Personally, I like a well-filled, creamy enchilada with a bit of a kick and normally with some green bell pepper. Rob can be pretty picky about enchiladas, partly because he can’t stand bell peppers and will pick them out of just about anything that contains them. So, for simplicity I just didn’t bother with them for this recipe, plus side it was less prep work to do. I did add some of the canned green chilis to the mix though for flavor.
We also made this on a weekend when we had the time to roast our own chicken breasts for the filling. Alternatively, you could also slow cooker the chicken with citrus, spices, and beer/broth or grill it right before. If cooking it yourself, use spices like cumin, chili powders, garlic powder, and oregano for a classic Mexican flavor.
This also is really where you can draw inspiration from the What’s Gaby Cooking recipe and just use a rotisserie chicken from the store or any other precooked chicken. The benefit to cooking my own was that I could add some flavor to the filling from the chicken itself.
Simple Chicken Enchiladas
- 2 Precooked Chicken Breasts Shredded
- 1 Can Enchilada Sauce
- 1 Tbs Canned Green Chilies
- 1/2 Yellow Onion Diced
- 16 oz Sour Cream split into 8 oz portions
- 1 Package Shredded Mexican/Taco Cheese
- 1 Lime juiced
- Flour Tortillas
- 1/4 Cup Cilantro
- 1 Avocado
- 1 Green Onion Sliced
- Preheat the oven to 350F.
- In a skillet over medium heat, heat olive oil. Add the yellow onion and cook until soft and translucent, about 4 minutes.

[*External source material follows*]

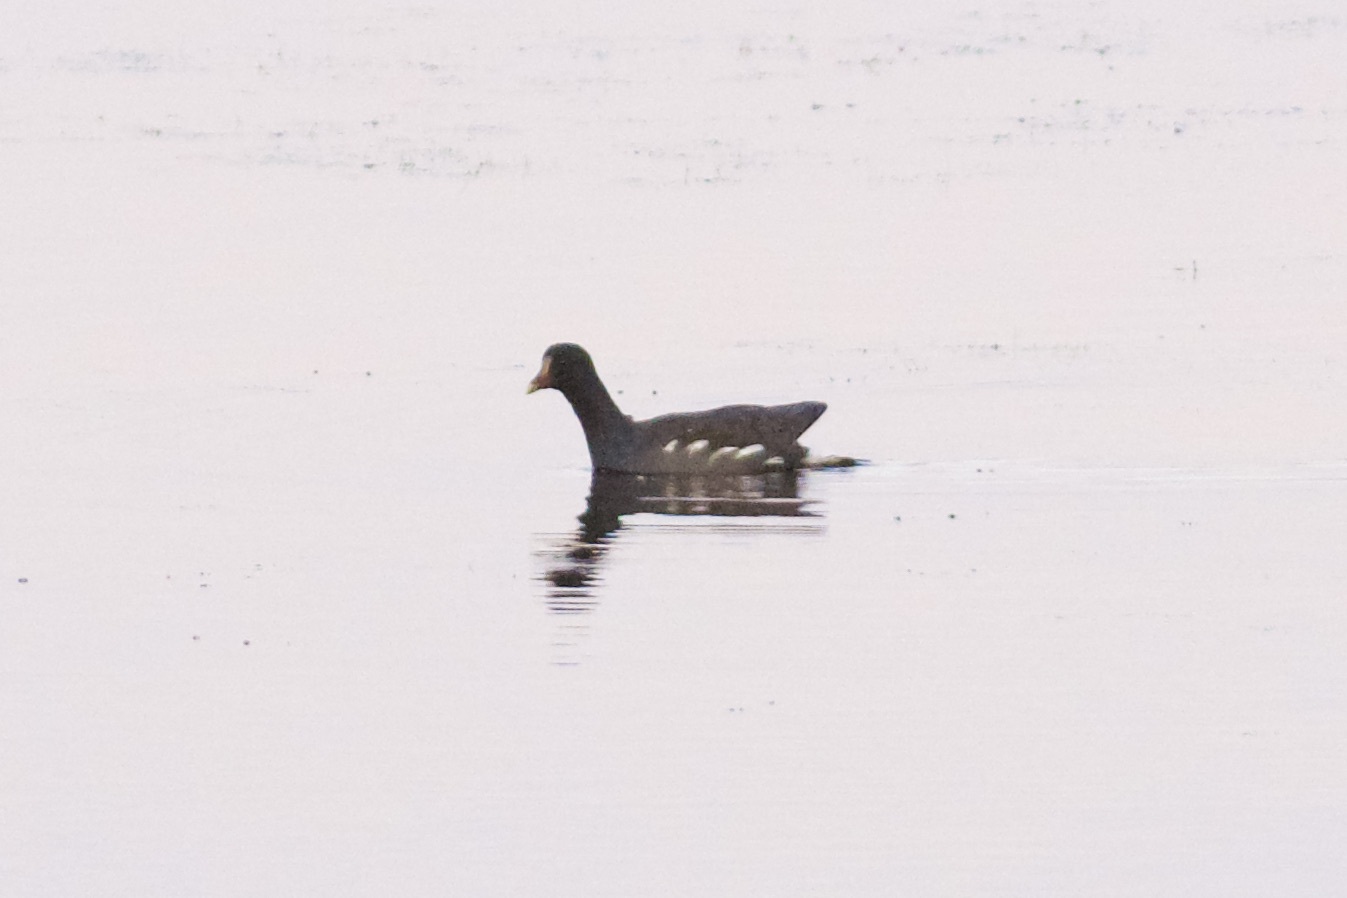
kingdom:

- Add the meat, green chilies, 1/4 of the enchilada sauce, and the sour cream. Cook until warmed through.
- Pour about half of the remaining enchilada sauce into the bottom of a casserole dish, you want a thin layer that just barely covers the bottom.
- Assemble the enchiladas with a mixture of the filling and some of the shredded cheese. Do not overfill, you want to make sure there is some overlap on the rolled tortilla.
- Orient all of the rolls with the closure down and in the same direction (this makes getting them out way easier).
- Top with a thin layer of the enchilada sauce and a light layer of shredded cheese.
- Bake for about 10 minutes to melt the cheese and heat through.
- Make an avocado-cilantro crema by blending 8 oz sour cream with the lime juice, a quarter of the avocado, and the cilantro until smooth.
- Top with torn cilantro, the crema, and green onion slices. Avocado Slices optional.